**What you have to do:** Reproduce the entries below word for word, from the first line through the line that contains "scientific name: Geranium caucense", including both.

**Data supplied:**

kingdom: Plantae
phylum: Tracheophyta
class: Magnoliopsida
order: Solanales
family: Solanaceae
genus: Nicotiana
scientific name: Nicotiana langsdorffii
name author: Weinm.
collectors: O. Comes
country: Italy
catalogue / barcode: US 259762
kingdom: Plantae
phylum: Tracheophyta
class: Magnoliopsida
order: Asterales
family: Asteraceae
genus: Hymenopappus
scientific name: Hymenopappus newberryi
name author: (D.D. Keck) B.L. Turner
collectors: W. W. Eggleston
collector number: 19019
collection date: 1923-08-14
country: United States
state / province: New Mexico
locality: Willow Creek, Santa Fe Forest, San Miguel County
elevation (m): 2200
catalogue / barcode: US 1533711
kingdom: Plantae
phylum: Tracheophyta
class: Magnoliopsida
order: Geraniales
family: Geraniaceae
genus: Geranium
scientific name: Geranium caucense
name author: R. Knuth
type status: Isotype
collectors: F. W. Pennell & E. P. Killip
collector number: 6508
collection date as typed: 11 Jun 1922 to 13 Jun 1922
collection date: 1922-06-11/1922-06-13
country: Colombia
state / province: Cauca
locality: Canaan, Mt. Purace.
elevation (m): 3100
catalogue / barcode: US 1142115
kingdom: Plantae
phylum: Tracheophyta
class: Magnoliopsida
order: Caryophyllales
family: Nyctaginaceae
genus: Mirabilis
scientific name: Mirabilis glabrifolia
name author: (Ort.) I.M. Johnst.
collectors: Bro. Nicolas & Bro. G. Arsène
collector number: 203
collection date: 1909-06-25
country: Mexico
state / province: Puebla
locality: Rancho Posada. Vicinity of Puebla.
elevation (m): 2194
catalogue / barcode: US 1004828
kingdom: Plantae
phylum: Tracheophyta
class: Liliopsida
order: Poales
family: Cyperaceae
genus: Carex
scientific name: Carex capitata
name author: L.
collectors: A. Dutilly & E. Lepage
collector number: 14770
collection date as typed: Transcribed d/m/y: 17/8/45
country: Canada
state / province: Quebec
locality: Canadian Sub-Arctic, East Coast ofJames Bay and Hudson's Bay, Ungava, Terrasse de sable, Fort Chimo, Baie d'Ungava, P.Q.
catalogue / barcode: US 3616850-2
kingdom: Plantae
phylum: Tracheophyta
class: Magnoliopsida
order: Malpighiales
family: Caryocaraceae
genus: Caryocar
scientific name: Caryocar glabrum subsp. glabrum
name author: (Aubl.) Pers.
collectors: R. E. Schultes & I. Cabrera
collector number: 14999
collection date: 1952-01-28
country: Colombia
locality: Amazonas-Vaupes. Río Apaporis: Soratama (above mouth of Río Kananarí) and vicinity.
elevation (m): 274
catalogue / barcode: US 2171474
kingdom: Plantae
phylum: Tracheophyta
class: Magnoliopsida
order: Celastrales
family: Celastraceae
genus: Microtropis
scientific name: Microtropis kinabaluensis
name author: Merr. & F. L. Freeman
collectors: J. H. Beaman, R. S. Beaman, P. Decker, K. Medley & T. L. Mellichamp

**Written response:**
kingdom: Plantae
phylum: Tracheophyta
class: Magnoliopsida
order: Solanales
family: Solanaceae
genus: Nicotiana
scientific name: Nicotiana langsdorffii
name author: Weinm.
collectors: O. Comes
country: Italy
catalogue / barcode: US 259762
kingdom: Plantae
phylum: Tracheophyta
class: Magnoliopsida
order: Asterales
family: Asteraceae
genus: Hymenopappus
scientific name: Hymenopappus newberryi
name author: (D.D. Keck) B.L. Turner
collectors: W. W. Eggleston
collector number: 19019
collection date: 1923-08-14
country: United States
state / province: New Mexico
locality: Willow Creek, Santa Fe Forest, San Miguel County
elevation (m): 2200
catalogue / barcode: US 1533711
kingdom: Plantae
phylum: Tracheophyta
class: Magnoliopsida
order: Geraniales
family: Geraniaceae
genus: Geranium
scientific name: Geranium caucense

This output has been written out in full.